WHAT YOU HAVE TO DO: Whenever a line of the data below holds the string "knee", copy that line.

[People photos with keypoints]
+++
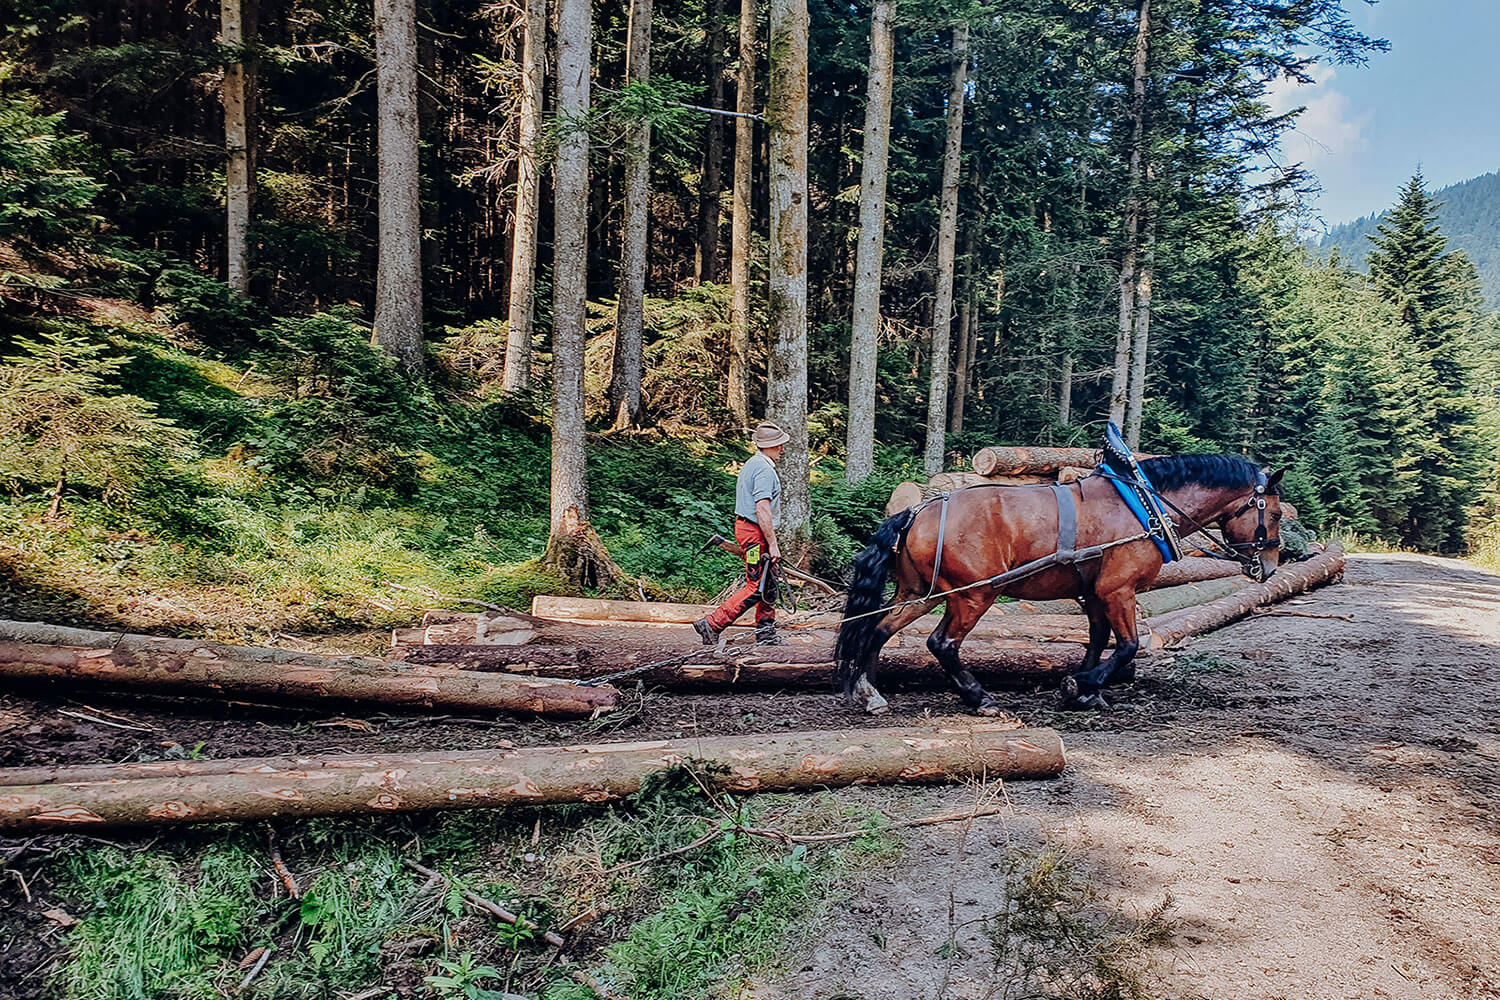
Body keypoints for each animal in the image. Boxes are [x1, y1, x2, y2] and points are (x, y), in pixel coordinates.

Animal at [833, 455, 1284, 714]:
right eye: (1277, 514)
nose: (1269, 567)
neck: (1144, 509)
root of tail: (916, 510)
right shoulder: (1118, 590)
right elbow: (1128, 645)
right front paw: (1080, 685)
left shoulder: (1095, 593)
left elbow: (1098, 639)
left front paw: (1089, 690)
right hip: (974, 594)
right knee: (941, 644)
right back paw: (980, 699)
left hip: (921, 593)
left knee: (877, 630)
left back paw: (870, 692)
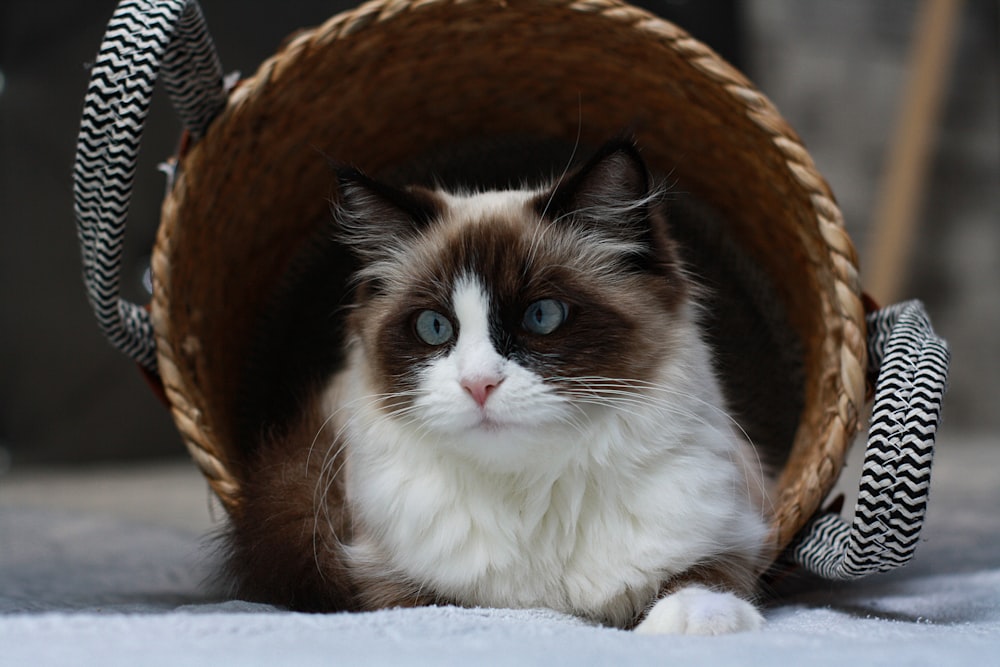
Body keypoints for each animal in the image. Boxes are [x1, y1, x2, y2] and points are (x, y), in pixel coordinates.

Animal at [225, 138, 772, 636]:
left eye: (542, 316)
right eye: (434, 328)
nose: (478, 384)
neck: (532, 494)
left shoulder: (735, 534)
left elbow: (704, 579)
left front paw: (697, 622)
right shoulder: (383, 573)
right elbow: (423, 605)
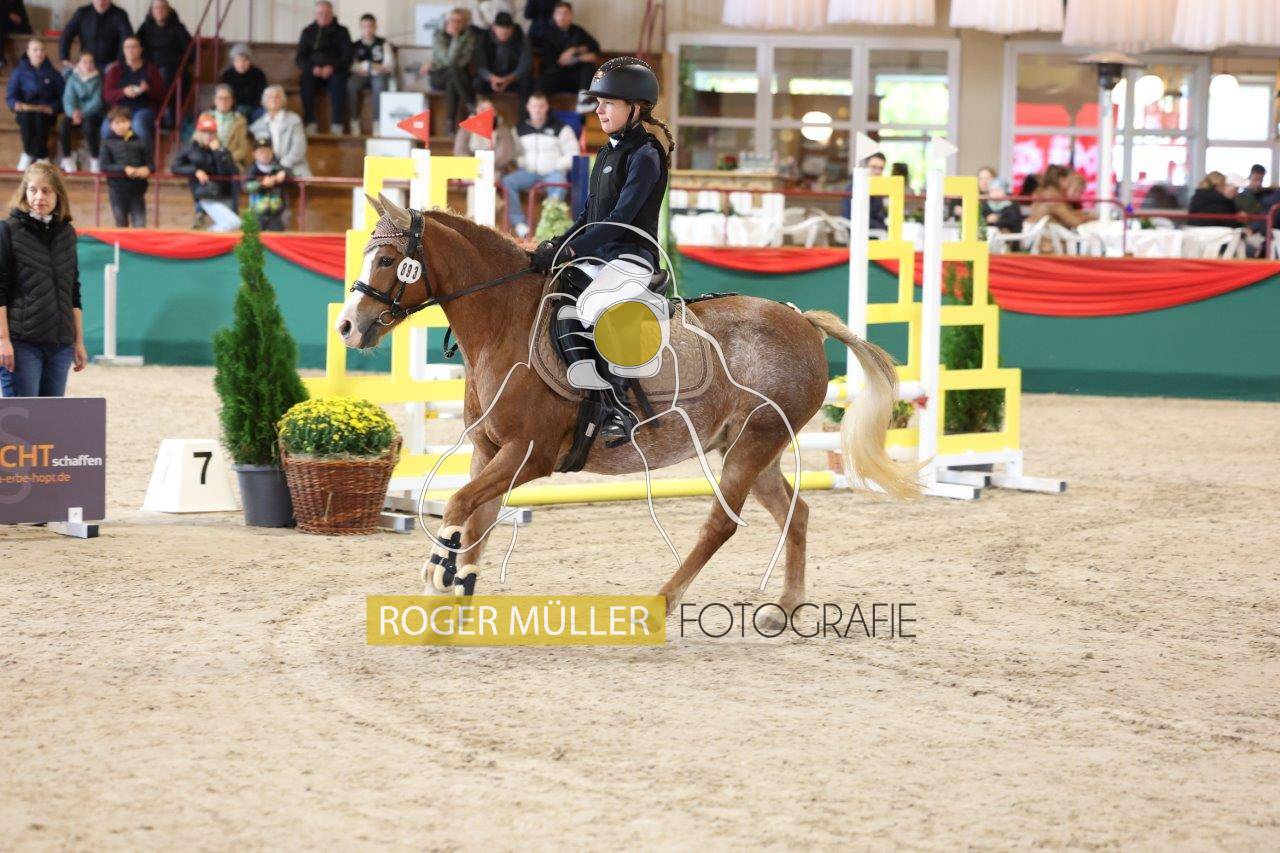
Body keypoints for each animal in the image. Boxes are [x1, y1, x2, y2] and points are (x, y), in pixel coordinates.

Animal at [336, 193, 918, 616]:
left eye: (387, 259)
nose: (347, 327)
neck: (505, 323)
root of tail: (803, 321)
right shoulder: (488, 449)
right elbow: (476, 519)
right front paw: (457, 594)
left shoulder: (529, 453)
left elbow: (459, 505)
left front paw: (438, 577)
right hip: (753, 446)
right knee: (795, 512)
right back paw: (787, 606)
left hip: (752, 445)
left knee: (721, 525)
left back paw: (661, 602)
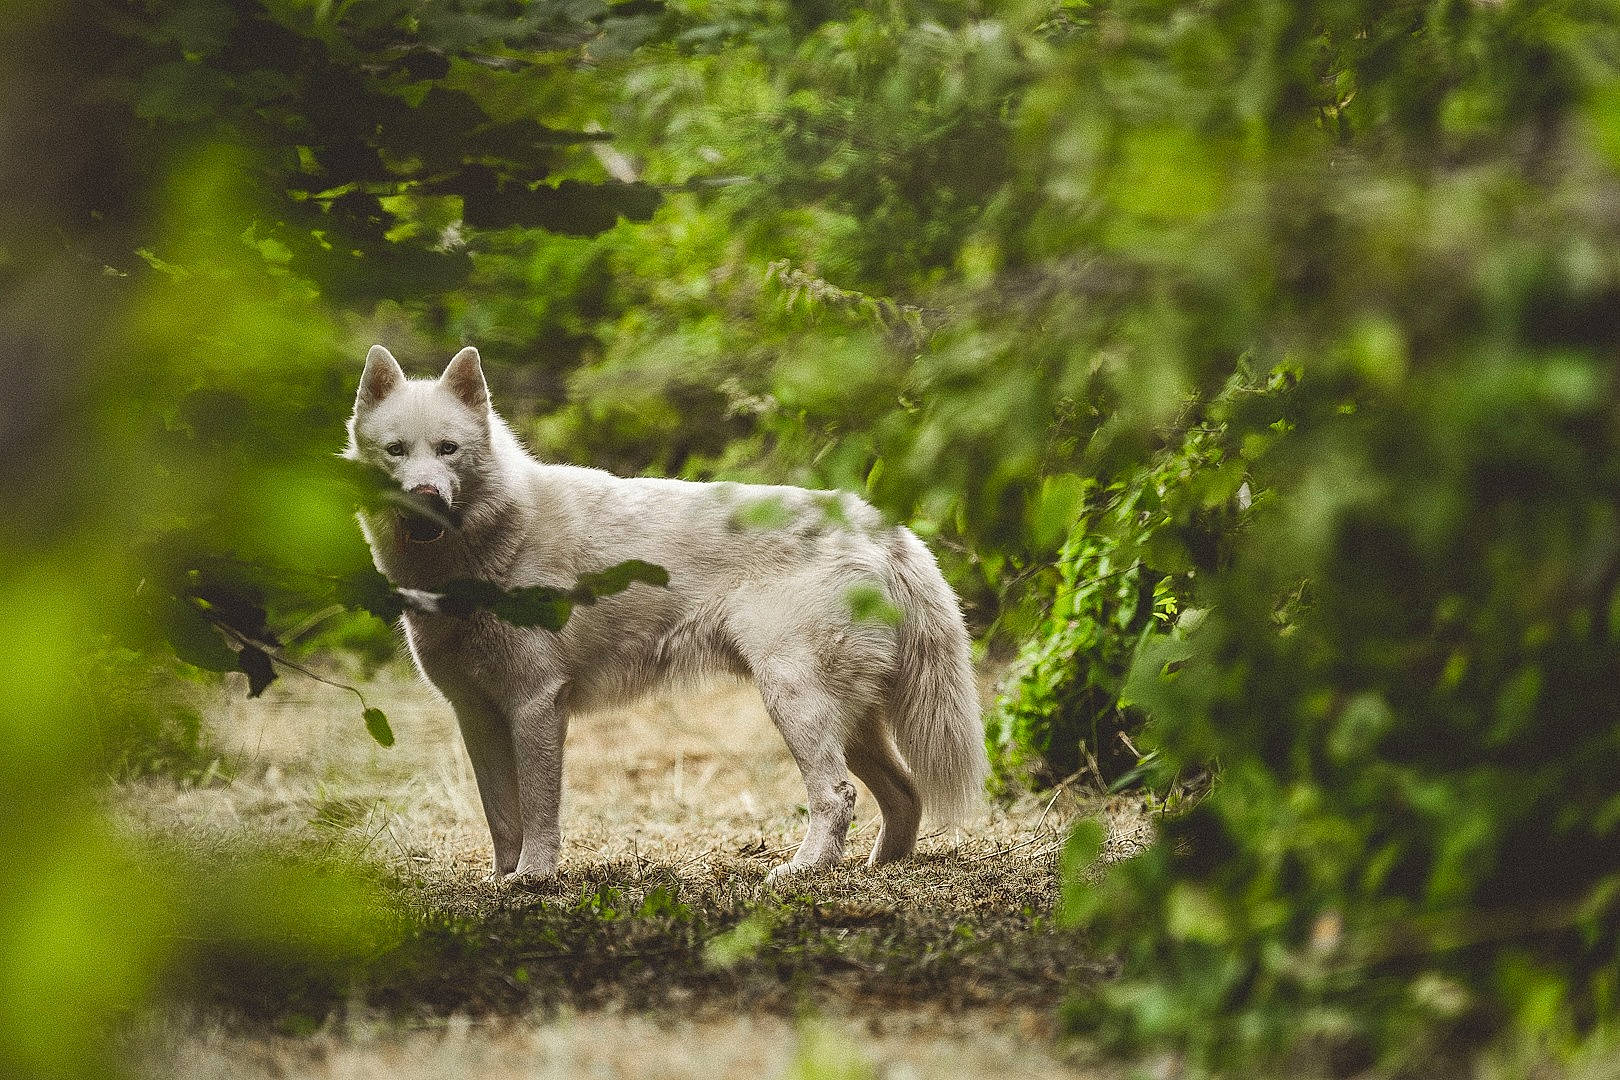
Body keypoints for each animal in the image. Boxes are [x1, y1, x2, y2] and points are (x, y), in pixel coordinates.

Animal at [345, 344, 988, 885]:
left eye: (448, 449)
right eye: (396, 451)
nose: (425, 495)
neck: (485, 555)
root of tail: (878, 524)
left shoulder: (536, 705)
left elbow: (539, 811)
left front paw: (534, 880)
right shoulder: (476, 714)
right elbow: (502, 814)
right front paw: (502, 882)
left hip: (796, 703)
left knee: (839, 795)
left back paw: (800, 872)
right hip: (847, 721)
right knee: (903, 794)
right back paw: (879, 869)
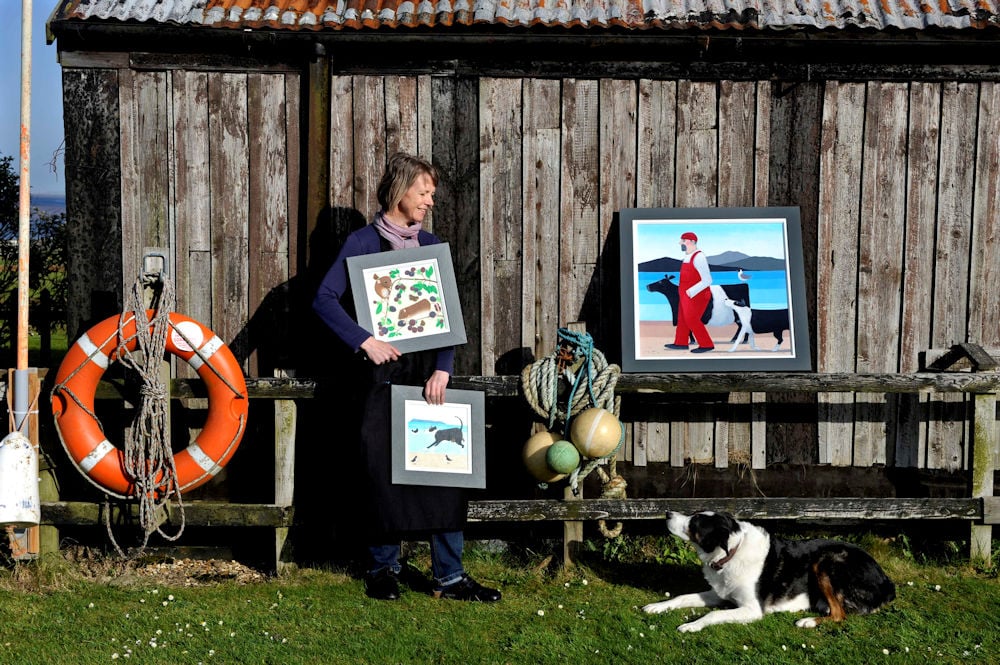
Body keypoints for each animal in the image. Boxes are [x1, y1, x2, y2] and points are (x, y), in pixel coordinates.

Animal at [644, 510, 896, 632]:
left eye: (694, 523)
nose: (667, 514)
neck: (731, 552)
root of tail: (887, 582)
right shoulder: (718, 593)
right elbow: (682, 597)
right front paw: (657, 606)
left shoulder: (752, 609)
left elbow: (713, 614)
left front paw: (692, 625)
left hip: (827, 560)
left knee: (839, 615)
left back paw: (808, 621)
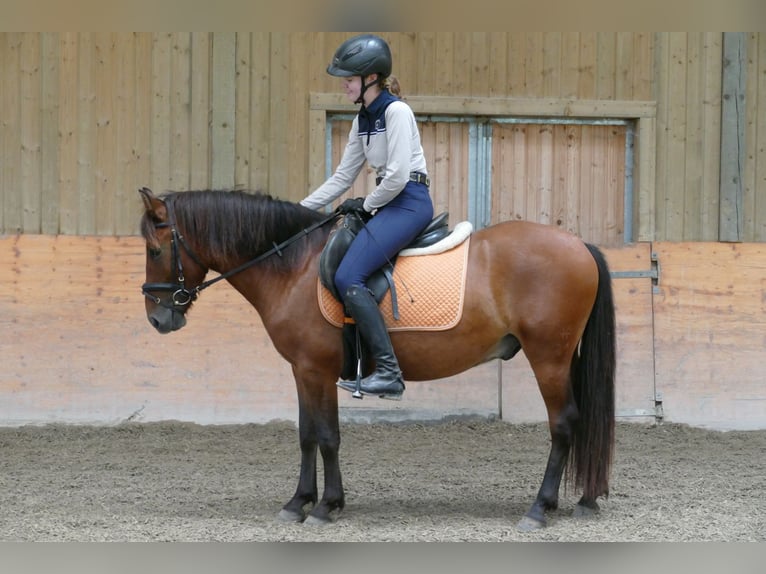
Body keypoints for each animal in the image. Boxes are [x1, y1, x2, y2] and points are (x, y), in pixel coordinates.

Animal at [138, 187, 616, 532]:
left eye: (156, 250)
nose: (158, 319)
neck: (294, 267)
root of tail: (580, 244)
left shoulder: (317, 370)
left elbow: (328, 436)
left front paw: (325, 506)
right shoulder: (301, 370)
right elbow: (307, 435)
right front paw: (299, 502)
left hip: (549, 357)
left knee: (564, 424)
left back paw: (539, 508)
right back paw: (584, 500)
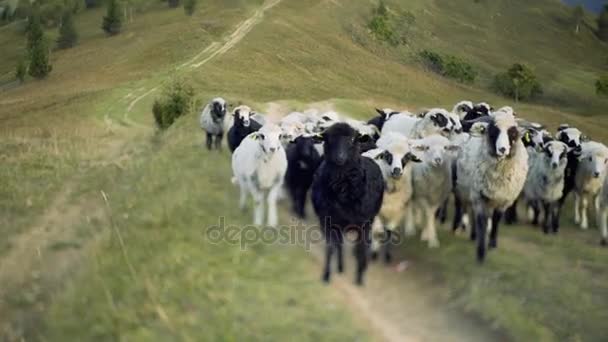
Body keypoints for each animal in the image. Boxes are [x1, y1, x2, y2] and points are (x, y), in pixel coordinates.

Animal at [312, 123, 382, 286]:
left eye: (351, 139)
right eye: (329, 138)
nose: (340, 157)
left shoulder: (364, 223)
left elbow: (361, 248)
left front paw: (360, 278)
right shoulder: (328, 221)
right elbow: (331, 248)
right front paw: (326, 275)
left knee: (363, 245)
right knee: (340, 245)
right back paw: (341, 266)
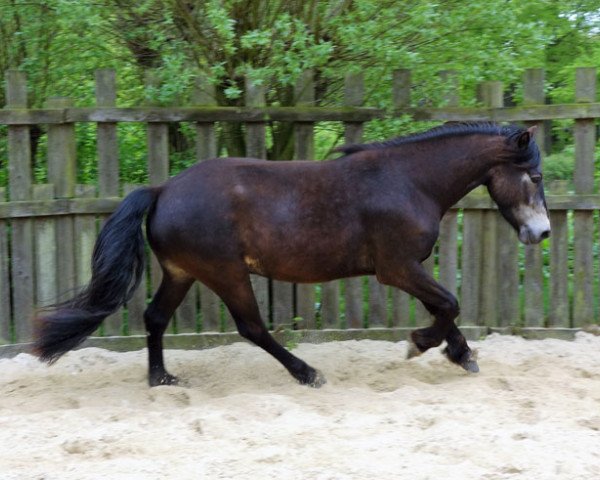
+++
PROBLEM SOLUTION:
right knee: (941, 644)
left knee: (877, 630)
right knee: (795, 512)
left knee: (721, 525)
left knee: (839, 795)
right knee: (903, 794)
left knee: (839, 615)
left knee: (564, 424)
left knee: (363, 245)
right knee: (340, 245)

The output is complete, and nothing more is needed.